- Extract:

◇ ◇ ◇ ◇ ◇

The first rewiring structure 120 is provided on one surface 112 of the dielectric layer 111, and it may function as a mounting substrate on which the semiconductor chip 130 is mounted. The first rewiring structure may include a plurality of first rewiring insulating layers 122 and a first rewiring pattern 124.
The plurality of first rewiring insulating layers 122 may be stacked on one surface 112 of the dielectric layer 111 in a vertical direction. The plurality of first rewiring insulating layers 122 may be formed of insulating polymer, epoxy or a combination thereof. Each of the plurality of first rewiring insulating layers 122 may be formed of a material that is different from the material constituting the dielectric layer 111. For example, the dielectric constant of each of the plurality of first rewiring insulating layers 122 may be different from the dielectric constant of the dielectric layer 111.
Additionally, the first rewiring pattern 124 is formed in each of the plurality of first rewiring insulating layers 122, and it may extend horizontally or vertically to form electrical wiring.
The first rewiring pattern 124 is electrically connected to the semiconductor chip 130, which will be described below, and it may also be connected to the active antenna pattern 114 of the antenna structure 110.
The semiconductor chip 130 may be mounted on the first rewiring structure 120 using a flip chip method. The semiconductor chip 130 may include an upper and lower surface that are opposite to each other, and the lower surface of the semiconductor chip 130 may be a pad surface on which the chip pad 132 is provided. The semiconductor chip 130 may be mounted on the first rewiring structure 120 such that the lower surface where the chip pad 132 is provided faces the first rewiring structure 120. A chip connection bump 134, such as a micro bump 134, may be disposed between the semiconductor chip 130 and the first rewiring structure 120. The semiconductor chip 130 may be electrically connected to the first rewiring pattern 124 of the first rewiring structure 120 through the chip connection bump 134.
A plurality of various types of individual devices may be formed on the semiconductor chip 130. For example, the plurality of individual devices may be various microelectronic devices, such as metal-oxide semiconductor field effect transistors (MOSFET) such as complementary metal-oxide-semiconductor transistors (CMOS transistor), the system large scale integration (LSI), image sensors such as CMOS imaging sensors (CIS), the micro-electromechanical system (MEMS), Power Management (PM) IC, active devices, passive devices and the like.
The semiconductor chip 130 is a communication semiconductor chip 130 which is connected electrically or capable of transmitting signals to the antenna structure 110, and it may include a signal processing circuit for processing wireless signals that are transmitted and received through the antenna structure 110. For example, the semiconductor chip 130 may include a radio-frequency integrated circuit (RFIC).

◇ ◇ ◇ ◇ ◇

- Dataset content:

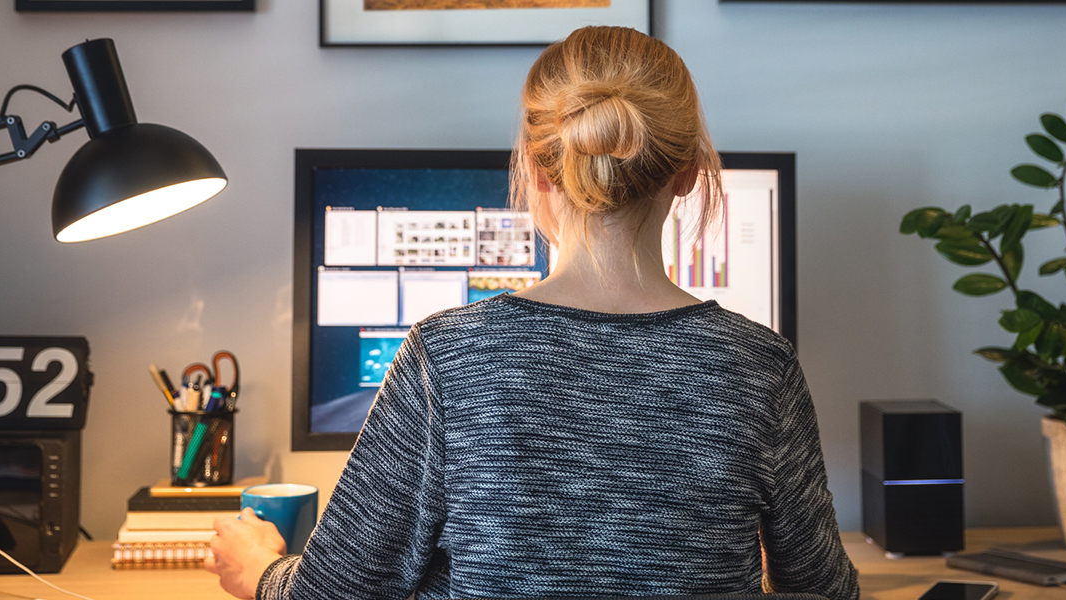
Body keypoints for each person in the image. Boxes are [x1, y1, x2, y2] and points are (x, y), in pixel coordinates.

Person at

◇ ◇ ◇ ◇ ◇

- Exercise requirements: Check statements (a), (b), and (c) against the chip package extract, answering yes or no for each and quoting the words of the extract that decide it: (a) The semiconductor chip 130 is mounted with its pad surface facing away from the first rewiring structure 120. (b) The first rewiring insulating layers 122 may be made of insulating polymer, epoxy, or a combination of the two. (c) The semiconductor chip 130 may include a radio-frequency integrated circuit.

- Answer space:
(a) No: "such that the lower surface where the chip pad 132 is provided faces the first rewiring structure 120"
(b) Yes: "may be formed of insulating polymer, epoxy or a combination thereof"
(c) Yes: "the semiconductor chip 130 may include a radio-frequency integrated circuit (RFIC)"